De ijsbaan van Thialf is nagenoeg leeg vrijdagmiddag. Alleen een klein aantal schaatsers bereidt zich voor op een 1500 meter. Het gaat dit keer echter niet om het resultaat dat tijdens de race wordt behaald, maar om het onderzoek dat erna wordt gedaan met de uitgeputte schaatsers.
Na de race spoeden de schaatsers zich omhoog richting de testruimte. De bezwete lichamen worden door Inbiolab volgeplakt met sensoren. Via die apparatuur worden de ademhalingsspieren gemeten en kan een goed beeld worden verkregen over het herstel. Daarnaast is er via loting bepaald wie er verneveling krijgt.
Er zijn drie groepen: verneveling met zoutoplossing, verneveling met een luchtwegverwijdend medicijn en een groep die helemaal geen verneveling krijgt. In totaal doen er vrijdag 16 schaatsers mee aan de test.
Aron Romeijn, lid van Gewest Noord-Holland/Utrecht, doet mee aan het onderzoek en zit met een knalrood hoofd aan de vernevelaar. “Meermaals zijn mijn longen getest, maar vaak was de uitslag erg onduidelijk. Ik denk dat het kwam omdat ik dan in rust werd getest. Dit is een unieke kans om direct na inspanning onderzocht te worden”, zegt hij nadat zijn longen drie keer zijn getest. Tien, twintig en dertig minuten na de inspanning moeten de deelnemers aan de ademhalingsapparatuur.
Schaatsen in koude en droge lucht veroorzaakt een beschadiging in de longen, dat staat vast. Vooral na de schaatsmijl hoest en kucht het merendeel van de schaatsers er flink op los. Bij een deel van de sporters veroorzaakt de zware belasting van de longen zelfs inspanningsastma. Uiteindelijk herkent Driessen al tijdens het testen bij zes van de schaatsers signalen van inspanningsastma. Ook Aron Romeijn hoort bij die groep.
Als assistentes heeft Driessen Gerritsma en Van den Brandt. Voor marathonrijdster Gerritsma betreft het haar afstudeeronderzoek. “Vorig seizoen kwam ik met Jean in aanraking als proefpersoon van een ander onderzoek. Hij gaf aan nog meer onderzoeken te willen doen onder schaatsers. Voor mijn studie Sport, Health en Management was dit heel interessant.” Ze sluit haar HBO-studie zo af met een onderzoek op universitair niveau.

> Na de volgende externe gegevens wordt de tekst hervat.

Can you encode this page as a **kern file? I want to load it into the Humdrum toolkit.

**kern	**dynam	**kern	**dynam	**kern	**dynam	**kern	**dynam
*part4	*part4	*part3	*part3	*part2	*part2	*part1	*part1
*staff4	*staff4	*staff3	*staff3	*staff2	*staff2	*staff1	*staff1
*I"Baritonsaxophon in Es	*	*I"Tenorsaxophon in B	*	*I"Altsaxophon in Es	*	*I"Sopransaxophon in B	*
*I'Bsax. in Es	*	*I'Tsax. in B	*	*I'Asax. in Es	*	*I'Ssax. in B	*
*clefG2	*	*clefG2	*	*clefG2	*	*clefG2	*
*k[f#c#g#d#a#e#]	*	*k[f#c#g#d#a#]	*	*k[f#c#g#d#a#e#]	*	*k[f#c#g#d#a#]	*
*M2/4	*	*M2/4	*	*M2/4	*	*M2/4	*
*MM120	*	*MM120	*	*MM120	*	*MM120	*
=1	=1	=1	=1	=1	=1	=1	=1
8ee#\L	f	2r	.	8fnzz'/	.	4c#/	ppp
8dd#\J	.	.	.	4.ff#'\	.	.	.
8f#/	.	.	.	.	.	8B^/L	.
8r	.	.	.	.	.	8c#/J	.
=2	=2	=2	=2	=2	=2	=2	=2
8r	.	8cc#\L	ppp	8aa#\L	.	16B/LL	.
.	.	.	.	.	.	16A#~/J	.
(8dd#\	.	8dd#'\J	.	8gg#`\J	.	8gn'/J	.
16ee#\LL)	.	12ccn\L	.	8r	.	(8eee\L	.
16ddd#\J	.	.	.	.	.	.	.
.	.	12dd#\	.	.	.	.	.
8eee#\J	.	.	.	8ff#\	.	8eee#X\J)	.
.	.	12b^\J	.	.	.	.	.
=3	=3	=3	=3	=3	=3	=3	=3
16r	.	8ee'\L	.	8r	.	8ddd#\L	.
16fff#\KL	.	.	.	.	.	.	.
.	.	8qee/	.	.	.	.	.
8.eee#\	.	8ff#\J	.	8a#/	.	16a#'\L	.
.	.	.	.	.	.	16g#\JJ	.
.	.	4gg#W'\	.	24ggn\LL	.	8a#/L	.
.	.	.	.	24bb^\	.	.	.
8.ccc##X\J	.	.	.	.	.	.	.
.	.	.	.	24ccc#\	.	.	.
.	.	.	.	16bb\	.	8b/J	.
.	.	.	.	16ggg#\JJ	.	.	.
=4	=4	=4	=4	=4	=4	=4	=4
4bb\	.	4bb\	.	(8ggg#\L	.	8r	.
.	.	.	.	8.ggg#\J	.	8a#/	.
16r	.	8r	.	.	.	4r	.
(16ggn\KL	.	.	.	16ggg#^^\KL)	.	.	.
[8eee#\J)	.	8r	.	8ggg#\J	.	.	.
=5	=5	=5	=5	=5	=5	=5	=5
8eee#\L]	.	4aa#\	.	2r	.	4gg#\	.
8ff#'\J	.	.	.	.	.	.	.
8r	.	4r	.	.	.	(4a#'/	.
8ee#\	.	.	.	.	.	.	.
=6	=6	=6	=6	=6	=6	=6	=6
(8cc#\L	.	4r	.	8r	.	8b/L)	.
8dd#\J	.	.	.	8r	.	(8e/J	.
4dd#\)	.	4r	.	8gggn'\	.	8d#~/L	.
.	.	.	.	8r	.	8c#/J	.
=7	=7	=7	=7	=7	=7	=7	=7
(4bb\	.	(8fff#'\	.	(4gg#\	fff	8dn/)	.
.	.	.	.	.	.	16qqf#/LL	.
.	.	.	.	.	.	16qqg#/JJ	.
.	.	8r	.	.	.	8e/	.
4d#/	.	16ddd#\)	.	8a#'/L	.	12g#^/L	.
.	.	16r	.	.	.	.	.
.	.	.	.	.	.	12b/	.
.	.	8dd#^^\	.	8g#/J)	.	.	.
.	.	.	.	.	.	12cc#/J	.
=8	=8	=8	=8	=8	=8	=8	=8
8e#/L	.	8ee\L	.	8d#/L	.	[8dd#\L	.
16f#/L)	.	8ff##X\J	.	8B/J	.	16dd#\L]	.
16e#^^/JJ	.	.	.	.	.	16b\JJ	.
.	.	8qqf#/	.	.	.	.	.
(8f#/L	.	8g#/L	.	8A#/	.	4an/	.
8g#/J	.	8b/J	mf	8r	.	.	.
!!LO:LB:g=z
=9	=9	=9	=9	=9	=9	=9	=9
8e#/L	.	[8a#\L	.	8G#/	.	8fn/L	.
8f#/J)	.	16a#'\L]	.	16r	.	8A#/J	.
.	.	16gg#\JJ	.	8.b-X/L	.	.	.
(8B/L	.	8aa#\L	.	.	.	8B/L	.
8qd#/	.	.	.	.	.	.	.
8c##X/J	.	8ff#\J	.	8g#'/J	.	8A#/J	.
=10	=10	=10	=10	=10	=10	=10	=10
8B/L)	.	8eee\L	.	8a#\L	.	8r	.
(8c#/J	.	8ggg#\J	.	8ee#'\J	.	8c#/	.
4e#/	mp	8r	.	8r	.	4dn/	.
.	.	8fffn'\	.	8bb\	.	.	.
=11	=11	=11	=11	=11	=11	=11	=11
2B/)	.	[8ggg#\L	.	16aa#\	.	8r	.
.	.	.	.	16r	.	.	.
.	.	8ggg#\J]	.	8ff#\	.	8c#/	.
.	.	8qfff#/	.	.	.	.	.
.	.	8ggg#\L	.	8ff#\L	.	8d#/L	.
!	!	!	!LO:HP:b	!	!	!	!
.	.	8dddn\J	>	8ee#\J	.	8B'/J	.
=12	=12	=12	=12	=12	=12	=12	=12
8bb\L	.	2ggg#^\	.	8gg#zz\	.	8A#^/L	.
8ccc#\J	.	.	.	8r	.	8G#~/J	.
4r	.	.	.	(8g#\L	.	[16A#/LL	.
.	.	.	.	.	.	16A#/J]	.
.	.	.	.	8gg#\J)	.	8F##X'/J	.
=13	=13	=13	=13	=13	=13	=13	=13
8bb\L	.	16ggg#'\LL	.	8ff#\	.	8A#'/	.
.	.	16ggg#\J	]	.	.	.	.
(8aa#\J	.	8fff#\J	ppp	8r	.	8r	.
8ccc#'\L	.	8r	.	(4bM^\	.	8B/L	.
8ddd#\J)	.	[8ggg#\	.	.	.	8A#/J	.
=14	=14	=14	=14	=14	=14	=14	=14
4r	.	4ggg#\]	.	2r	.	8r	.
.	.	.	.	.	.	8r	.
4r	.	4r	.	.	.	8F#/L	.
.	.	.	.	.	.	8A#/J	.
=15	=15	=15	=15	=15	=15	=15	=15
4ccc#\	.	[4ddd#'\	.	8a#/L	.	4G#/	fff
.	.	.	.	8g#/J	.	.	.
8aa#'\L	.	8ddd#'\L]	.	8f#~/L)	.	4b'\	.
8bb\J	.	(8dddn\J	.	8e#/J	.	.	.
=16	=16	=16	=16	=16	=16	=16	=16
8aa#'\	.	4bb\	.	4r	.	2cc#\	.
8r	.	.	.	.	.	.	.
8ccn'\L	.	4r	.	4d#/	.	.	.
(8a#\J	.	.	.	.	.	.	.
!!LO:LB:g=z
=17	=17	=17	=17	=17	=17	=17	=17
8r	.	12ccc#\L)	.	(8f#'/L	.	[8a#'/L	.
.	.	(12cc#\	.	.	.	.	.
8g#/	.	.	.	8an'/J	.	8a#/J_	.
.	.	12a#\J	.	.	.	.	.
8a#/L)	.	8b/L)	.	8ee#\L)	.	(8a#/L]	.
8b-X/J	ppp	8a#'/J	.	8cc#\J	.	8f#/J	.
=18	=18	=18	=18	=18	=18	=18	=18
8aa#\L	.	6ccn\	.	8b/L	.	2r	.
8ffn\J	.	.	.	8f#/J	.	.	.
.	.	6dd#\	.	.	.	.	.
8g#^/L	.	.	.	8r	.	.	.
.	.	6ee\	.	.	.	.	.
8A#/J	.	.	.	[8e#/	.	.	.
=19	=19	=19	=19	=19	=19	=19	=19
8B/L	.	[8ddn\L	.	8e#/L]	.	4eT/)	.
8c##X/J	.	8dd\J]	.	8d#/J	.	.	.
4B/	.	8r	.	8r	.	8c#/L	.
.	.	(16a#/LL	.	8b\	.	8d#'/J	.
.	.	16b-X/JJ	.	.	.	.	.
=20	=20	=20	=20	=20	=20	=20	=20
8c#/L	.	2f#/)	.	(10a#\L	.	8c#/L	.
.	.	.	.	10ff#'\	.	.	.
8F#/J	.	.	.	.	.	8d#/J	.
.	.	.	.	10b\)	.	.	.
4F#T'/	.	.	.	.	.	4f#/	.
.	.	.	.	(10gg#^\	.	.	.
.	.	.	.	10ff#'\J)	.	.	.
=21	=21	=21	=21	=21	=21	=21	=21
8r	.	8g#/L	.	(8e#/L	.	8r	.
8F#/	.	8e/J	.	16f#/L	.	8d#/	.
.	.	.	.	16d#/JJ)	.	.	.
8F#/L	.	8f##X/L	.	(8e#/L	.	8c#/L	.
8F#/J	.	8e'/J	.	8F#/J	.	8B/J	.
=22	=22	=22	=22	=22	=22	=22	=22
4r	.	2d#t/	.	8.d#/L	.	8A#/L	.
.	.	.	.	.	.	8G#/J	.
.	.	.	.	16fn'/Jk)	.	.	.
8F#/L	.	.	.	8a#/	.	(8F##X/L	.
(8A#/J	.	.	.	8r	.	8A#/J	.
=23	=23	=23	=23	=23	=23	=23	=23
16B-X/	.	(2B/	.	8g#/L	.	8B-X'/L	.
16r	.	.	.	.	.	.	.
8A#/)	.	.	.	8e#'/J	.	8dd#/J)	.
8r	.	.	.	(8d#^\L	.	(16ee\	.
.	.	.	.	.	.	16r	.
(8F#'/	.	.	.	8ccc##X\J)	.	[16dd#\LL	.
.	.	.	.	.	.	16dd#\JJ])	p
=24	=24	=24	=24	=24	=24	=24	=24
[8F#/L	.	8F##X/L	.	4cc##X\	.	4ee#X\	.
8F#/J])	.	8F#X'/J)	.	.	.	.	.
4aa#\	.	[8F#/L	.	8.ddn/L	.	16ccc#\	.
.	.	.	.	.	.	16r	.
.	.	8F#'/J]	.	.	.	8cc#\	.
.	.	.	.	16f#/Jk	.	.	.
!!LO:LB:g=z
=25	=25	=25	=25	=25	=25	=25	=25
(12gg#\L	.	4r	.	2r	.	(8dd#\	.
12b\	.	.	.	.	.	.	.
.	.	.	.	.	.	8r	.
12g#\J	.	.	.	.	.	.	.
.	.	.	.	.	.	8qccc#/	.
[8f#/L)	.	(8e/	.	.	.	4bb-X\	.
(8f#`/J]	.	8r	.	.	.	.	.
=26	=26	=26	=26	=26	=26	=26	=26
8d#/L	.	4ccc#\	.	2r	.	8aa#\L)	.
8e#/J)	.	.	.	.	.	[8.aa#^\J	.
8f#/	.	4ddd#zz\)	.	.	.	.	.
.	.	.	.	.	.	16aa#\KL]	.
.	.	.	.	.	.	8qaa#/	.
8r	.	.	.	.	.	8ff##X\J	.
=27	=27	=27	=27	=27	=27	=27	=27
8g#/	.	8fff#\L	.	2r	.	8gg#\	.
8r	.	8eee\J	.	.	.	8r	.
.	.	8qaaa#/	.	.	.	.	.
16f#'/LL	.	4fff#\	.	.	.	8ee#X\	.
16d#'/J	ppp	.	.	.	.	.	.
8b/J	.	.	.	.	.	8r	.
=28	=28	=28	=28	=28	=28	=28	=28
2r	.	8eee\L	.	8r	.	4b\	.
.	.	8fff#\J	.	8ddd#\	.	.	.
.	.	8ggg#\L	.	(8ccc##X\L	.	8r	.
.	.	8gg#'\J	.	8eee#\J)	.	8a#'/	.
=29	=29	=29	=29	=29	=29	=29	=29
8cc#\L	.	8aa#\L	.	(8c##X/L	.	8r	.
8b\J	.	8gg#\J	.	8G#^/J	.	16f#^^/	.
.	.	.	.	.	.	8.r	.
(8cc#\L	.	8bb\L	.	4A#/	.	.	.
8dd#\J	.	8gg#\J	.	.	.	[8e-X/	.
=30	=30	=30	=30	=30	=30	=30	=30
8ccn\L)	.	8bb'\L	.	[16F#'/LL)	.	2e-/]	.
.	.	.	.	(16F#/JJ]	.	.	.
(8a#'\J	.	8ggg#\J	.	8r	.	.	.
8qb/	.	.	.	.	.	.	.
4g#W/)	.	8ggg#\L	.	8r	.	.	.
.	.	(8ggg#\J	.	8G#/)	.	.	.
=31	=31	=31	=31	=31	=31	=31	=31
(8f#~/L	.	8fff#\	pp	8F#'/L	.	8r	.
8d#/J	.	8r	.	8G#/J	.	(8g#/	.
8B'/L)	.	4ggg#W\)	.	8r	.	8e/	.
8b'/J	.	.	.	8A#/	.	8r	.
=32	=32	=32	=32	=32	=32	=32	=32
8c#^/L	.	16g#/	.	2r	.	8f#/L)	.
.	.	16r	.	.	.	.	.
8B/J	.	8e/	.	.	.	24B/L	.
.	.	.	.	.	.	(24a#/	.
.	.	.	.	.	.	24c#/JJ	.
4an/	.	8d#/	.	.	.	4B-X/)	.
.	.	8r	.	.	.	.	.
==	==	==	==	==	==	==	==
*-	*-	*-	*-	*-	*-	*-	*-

Van den Brandt studeert Bewegingswetenschappen en is nog niet toe aan haar afstuderen. Toch vond zij dit een mooie gelegenheid om ervaring op te doen. “Nu kan ik er nog niets mee voor mijn studie, maar het is wel een goede ervaring. Daarnaast ben ik nog volle bak aan het schaatsen. Margryt stelt haar studie voor het schaatsen en voor mij is dat nog andersom”, zegt de rijdster van Team Corendon.
De uitslag van het onderzoek laat nog wel een aantal maanden op zich wachten. “Voor een goed en betrouwbaar onderzoek hebben wij de resultaten van zo’n veertig schaatsers nodig. We gaan dus nog twee testdagen organiseren”, zegt Driessen. Gerritsma vult aan: “Als het goed is doen tijdens de andere onderzoeken meer rijders uit de merkenteams mee. Nu pasten het eigenlijk niet in de planning bij de ploegen. Komende weekenden zijn natuurlijk de NK’s.”
Op voorhand durft Driessen zich niet uit te laten over de te verwachte resultaten. Al denkt hij dat de verneveling een positief effect zal hebben. “Warmere lucht is altijd beter voor de longen. Bijvoorbeeld even een handdoek onder de lauwe kraan en daar doorheen ademen zou de schade aan de longen ook al enorm beperken”, legt de arts uit.
De dokter, werkzaam in het Ziekenhuis de Tsjongerschans in Heerenveen, raadt dan ook aan te schaatsen met bescherming voor de mond. “Een stuk stof van de sjaal of coll voor de mond zorgt voor warmere lucht. Dat beperkt de schade aan de luchtwegen enorm”, geeft Driessen als advies.
Toch snapt hij dat het soms niet handig is om met iets voor het gezicht te schaatsen. “Tijdens hele intensieve trainingen is het niet mogelijk. De stof houdt een deel van de lucht tegen en die heb je tijdens zware inspanningen in zijn geheel nodig.”
Begin volgend jaar zal het onderzoek een vervolg krijgen. Met de merkenteams wordt overlegd wanneer de topschaatsers beschikbaar zijn zodat ook zij kunnen deelnemen aan het onderzoek. In juli 2013 hopen Driessen en Gerritsma een artikel met de onderzoeksresultaten te publiceren.